In 1913 the industry was experiencing great expansion: on one side the major film studios were investing more in their productions than ever before, while at the same time new small and medium-sized studios were popping up with a level of drive and energy which was completely unexpected. Foremost among these was the Celio studio from Rome, established in 1912 with direct links to Cines and Film Artistica Gloria which, in the promotional pages published in February 1913, just after its constitution, clearly expressed the company’s prerogatives: “Gloria will produce exclusively full-length artistic feature films” – a declaration that could have been the motto for all major Italian productions that year. In fact, the films released in 1913 were characterized not only by their extraordinary lengths and artistic ambitions, but also by the grandiosity of the production and consequently the amount of capital invested. This higher investment in most cases paid off enormously. Epic films like Quo Vadis? and Marcantonio e Cleopatra (Antony and Cleopatra, Cines), Gli ultimi giorni di Pompei (The Last Days of Pompeii, Ambrosio), Nerone e Agrippina (Gloria), Spartaco (Spartacus, Pasquali) invaded the market the world over. Films set in ancient Greece or Rome, besides guaranteeing a huge box-office draw, became the definitive global cinematic model and set the standards for a genre that would continue to be successful for generations to come. This was not the only feat accomplished by Italian cinema at the time. During the same period when audiences were flocking to movie theatres to gawk at Roman consuls, Pompeian matriarchs and Thracian gladiators, a film was released which would come to be known arguably as the first of a new genre, the Italian diva-film: Ma l’amor mio non muore! Regardless of its right to be labeled the first of its kind, it is undeniable that Caserini’s film is characterized by those stylistic, formal and cultural elements which were to become emblematic of the golden age of Italian Diva cinema. These films brought to the limelight such stars as Lyda Borelli, Francesca Bertini, Pina Menichelli, Maria Jacobini, Leda Gys and Hesperia, who in 1913 were already beginning to display their magnitude.

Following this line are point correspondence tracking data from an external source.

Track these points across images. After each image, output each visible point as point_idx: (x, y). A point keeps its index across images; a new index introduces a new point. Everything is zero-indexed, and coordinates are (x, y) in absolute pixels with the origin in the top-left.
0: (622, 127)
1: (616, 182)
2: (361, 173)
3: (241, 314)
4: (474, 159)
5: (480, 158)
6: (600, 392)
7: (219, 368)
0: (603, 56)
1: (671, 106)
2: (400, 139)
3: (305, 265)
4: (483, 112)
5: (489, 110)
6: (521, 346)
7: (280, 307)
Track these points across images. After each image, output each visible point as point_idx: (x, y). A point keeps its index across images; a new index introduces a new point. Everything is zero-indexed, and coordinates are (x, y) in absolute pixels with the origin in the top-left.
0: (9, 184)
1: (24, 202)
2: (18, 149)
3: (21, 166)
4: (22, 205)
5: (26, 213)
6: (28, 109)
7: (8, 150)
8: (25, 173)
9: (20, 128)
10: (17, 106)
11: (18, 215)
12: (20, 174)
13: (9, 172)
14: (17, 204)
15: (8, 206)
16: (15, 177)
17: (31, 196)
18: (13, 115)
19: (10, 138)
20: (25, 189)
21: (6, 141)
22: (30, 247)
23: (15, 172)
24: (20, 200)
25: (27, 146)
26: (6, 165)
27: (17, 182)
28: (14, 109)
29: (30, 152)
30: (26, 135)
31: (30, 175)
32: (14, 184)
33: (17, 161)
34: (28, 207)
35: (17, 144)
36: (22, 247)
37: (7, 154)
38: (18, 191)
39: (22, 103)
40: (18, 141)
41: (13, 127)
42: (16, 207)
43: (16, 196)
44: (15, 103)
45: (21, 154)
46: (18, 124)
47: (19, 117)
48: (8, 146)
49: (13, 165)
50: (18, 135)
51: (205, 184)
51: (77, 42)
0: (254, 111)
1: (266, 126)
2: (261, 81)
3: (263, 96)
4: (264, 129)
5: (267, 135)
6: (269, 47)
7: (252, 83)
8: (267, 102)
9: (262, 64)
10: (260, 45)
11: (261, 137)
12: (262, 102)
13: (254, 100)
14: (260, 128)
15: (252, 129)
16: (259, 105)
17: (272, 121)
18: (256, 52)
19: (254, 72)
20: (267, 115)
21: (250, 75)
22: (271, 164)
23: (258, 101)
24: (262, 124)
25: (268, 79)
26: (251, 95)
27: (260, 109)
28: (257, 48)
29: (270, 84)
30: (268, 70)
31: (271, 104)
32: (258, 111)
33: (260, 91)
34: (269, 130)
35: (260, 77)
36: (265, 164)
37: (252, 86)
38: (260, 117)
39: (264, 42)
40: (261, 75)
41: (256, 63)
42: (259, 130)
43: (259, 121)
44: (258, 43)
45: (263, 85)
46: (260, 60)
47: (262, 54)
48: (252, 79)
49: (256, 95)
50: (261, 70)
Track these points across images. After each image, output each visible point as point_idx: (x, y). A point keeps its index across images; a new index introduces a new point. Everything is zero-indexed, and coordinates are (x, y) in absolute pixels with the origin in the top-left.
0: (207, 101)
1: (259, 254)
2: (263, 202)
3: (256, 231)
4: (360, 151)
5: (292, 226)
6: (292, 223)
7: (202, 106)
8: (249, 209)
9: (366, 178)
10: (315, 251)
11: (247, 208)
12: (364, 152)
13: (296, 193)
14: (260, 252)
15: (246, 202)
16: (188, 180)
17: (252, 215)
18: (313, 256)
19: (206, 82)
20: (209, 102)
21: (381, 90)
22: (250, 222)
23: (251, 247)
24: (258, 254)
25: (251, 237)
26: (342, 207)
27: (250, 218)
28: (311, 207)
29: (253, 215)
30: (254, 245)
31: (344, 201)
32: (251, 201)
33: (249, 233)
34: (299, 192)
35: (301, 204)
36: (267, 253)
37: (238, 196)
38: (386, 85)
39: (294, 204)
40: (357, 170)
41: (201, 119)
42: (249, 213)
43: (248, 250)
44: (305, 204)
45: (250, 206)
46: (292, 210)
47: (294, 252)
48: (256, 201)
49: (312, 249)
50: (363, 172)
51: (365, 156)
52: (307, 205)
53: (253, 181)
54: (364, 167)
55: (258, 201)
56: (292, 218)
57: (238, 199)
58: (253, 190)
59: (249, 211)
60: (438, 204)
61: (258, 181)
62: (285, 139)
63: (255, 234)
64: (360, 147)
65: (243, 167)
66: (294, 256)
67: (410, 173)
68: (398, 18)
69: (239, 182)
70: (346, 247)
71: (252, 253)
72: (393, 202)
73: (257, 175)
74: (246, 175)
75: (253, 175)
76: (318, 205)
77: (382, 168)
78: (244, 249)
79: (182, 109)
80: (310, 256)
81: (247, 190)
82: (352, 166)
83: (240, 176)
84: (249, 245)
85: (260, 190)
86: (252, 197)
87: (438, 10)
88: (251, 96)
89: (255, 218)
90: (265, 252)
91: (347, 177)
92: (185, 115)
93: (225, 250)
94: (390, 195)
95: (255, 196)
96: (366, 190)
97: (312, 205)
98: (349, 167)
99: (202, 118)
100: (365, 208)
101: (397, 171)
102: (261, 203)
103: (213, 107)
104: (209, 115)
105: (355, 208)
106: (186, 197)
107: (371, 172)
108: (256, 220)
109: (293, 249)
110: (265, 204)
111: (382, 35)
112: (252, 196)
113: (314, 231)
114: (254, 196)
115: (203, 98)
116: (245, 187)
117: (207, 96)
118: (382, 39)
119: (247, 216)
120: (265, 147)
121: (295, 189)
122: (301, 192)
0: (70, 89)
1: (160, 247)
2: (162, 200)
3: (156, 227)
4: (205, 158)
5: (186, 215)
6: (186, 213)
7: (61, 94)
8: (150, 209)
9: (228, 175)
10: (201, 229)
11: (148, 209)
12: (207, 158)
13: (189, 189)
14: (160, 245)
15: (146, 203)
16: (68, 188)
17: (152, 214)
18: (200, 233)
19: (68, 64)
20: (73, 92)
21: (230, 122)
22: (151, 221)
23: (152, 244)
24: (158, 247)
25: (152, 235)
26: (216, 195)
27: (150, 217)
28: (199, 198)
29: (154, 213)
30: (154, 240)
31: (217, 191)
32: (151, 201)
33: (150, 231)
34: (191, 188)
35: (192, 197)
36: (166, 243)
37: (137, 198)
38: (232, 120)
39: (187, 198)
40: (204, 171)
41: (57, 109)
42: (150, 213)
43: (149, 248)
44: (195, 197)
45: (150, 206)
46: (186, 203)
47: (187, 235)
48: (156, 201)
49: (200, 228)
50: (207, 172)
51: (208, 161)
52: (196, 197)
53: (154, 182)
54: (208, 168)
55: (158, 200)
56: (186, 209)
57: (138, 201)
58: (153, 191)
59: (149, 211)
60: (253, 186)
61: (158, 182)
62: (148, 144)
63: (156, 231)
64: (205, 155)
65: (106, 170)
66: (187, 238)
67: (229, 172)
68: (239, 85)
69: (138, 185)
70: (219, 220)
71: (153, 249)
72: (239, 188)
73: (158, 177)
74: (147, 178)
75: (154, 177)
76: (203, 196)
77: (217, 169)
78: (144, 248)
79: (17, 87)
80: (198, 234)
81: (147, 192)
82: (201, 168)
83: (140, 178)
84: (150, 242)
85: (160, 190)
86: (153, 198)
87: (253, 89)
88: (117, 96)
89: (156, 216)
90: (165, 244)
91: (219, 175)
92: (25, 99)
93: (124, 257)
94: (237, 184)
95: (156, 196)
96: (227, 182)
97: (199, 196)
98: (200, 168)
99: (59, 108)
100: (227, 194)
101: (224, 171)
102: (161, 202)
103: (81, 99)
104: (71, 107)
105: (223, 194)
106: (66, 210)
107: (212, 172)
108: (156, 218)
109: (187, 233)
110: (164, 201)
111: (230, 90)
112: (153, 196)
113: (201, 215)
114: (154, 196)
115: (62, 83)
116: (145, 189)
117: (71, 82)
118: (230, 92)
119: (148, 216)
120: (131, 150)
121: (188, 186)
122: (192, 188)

If full-length feature films were the hallmark of a prestigious studio, Italian cinema was no less affirmed by its production of comic shorts, whose most popularly acclaimed names continued to be André Deed, Ferdinand Guillaume and Marcel Fabre. Fabre directed and starred in Ambrosio Studio’s Le straordinarissime avventure di Saturnino Farandola (The Extraordinary Adventures of Saturnino Farandola), one of the greatest examples of Italian silent fantasy films. Along these same lines, another one-ofa- kind feature to emerge on the Italian cinematic panorama of 1913 was Excelsior, a screen adaptation of the famous 1881 allegorical ballet. Despite the approval by the select audiences at the premiere showings and the enthusiastic response of the critics who praised its innovative use of the medium, the splendor of its direction and the perfection of the synchronicity between the images projected onto the screen and the live music performed in the theatres, the film was a dismal flop, confirming once and for all that 19th century culture had become a thing of the past. Quite paradoxically, future was ancient Rome.